One such nostalgic temptation is to return to the days that are described by Anthony Gittins as being the days of the Sugar Daddy Church. This is where religion is reduced to an arrangement between an individual person and God. It is a private affair and no one – no one – has the right to seek to interfere with this arrangement and theology. What an individual decides to believe, decides to do is acceptable to God and therefore must be absorbed into the wider Church beliefs and traditions. It is a form of the same Gnosticism (a heresy that divided early Christianity) that threatened the Church of the first three centuries or more. They spoke of a God who could be manipulated: I do this, and God will do that. I resist from doing this and God will not do “that”. Cosy indeed.

God is about humanity – all men and women

This website is about preaching and teaching a God of community, about the Jesus who spoke of society, of personal public responsibility; who taught love, forgiveness, repentance and reconciliation and who brought people together rather than divide them.

The Kingdom of God inaugurated by Jesus is not about the “I”. It has always been about the “we” – you, me, we, us and God together in Christ.

The kingdom of this world is incredibly “I” oriented. Christianity has been built into a civil religion one in which the individual has primacy and the entitlements and privileges of individuals come before the good of the community, the whole.

Preachers and teachers offer a God who is willing to accept all and anything the individual wants to believe and to do. There is no external moral norms guiding the way we live together and so we can travel through life contented and able to justify all we have done. Perhaps the only caveat is “do no harm to others” as long as the individual is the one to decide the definition of “no harm”.

God made in the image of Man

This leads to an understanding of God the world today rightly treats as a joke, a caricature of the biblical God we know from the story of Israel and the Church. When we speak of God we reduce that god to a spiritual being in our own image, reflecting our own limitations and weaknesses, with our own likes, desires and preferences.

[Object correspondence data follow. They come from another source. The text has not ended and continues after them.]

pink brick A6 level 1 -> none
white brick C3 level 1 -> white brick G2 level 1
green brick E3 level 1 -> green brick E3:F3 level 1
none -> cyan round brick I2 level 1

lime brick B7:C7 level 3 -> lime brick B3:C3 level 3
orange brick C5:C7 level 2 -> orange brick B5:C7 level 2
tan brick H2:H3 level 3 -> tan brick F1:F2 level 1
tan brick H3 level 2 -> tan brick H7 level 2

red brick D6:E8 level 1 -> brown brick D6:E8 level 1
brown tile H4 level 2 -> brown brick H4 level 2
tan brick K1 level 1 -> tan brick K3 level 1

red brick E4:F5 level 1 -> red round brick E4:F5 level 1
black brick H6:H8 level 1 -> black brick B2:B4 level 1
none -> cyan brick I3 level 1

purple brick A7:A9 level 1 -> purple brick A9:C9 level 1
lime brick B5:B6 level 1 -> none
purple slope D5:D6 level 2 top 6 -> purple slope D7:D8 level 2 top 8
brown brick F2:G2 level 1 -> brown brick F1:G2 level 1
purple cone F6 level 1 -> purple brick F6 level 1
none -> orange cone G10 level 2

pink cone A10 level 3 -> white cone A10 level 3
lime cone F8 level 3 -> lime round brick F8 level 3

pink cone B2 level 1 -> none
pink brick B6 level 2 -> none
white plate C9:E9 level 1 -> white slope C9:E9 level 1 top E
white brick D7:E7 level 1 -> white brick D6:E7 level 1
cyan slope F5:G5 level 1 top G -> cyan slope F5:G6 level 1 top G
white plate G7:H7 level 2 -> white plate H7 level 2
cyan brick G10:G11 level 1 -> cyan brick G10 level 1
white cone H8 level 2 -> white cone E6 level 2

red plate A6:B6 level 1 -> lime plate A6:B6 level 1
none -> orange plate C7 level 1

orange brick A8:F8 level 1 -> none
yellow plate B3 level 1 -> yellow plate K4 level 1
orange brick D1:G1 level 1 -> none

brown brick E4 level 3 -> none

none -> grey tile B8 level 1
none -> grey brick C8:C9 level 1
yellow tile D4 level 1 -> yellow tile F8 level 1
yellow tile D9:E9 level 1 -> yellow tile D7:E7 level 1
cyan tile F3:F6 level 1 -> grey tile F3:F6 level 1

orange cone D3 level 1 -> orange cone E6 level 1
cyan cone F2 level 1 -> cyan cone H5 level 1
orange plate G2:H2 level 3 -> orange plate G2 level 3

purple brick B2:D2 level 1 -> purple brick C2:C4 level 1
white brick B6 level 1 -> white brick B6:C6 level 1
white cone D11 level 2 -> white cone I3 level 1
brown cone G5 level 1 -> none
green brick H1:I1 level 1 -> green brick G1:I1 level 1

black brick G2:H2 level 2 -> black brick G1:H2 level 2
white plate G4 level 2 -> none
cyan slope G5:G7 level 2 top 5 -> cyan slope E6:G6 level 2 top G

This is why God does not worry us. We are not scared to stand before God confident in our performances in life. God is happy with us no matter what and the reality is that we become our own judge and jury when it comes to eternal life.

What God wants is for us to shake the world to its foundations

When we create the Kingdom according to our own likes and preferences – which is what is happening today – we end up unable to speak to the world. We become leaven that has lost its ability to have an impact on others; salt that has lost its flavour and should be abandoned; light that is covered with a blanket making it impossible to shed light on those living in darkness.

This is where our website is hoping to head. We want listen to the Spirit, the same Spirit who has been guiding the Church through two thousand years of faithful witness. We want to teach Christ crucified in a way that will ensure people in the world (and most likely in the Church as well) will want to crucify us as they crucified the prophets and the Son of Man Himself.

The Church leadership cannot continue to hide from God, just as it cannot continue to teach a corrupted version of the Gospel of Christ. Our lawyers, pharisees, scribes and priests need to be called out, challenged, exposed and encouraged in the same way Jesus of Nazareth challenged, exposed, called out and encouraged the spiritual leaders of his own day.

Come and see

Christ has been pursuing us for a long time now, calling us to repent and to begin again in a new life in Christ. We flee from him and he pursues us but as the Corona virus reminds us, there is no where to go. The cries of the poor and those on the margins are too loud to ignore and as Disciples of Christ, we strive to collaborate with God in setting His people free.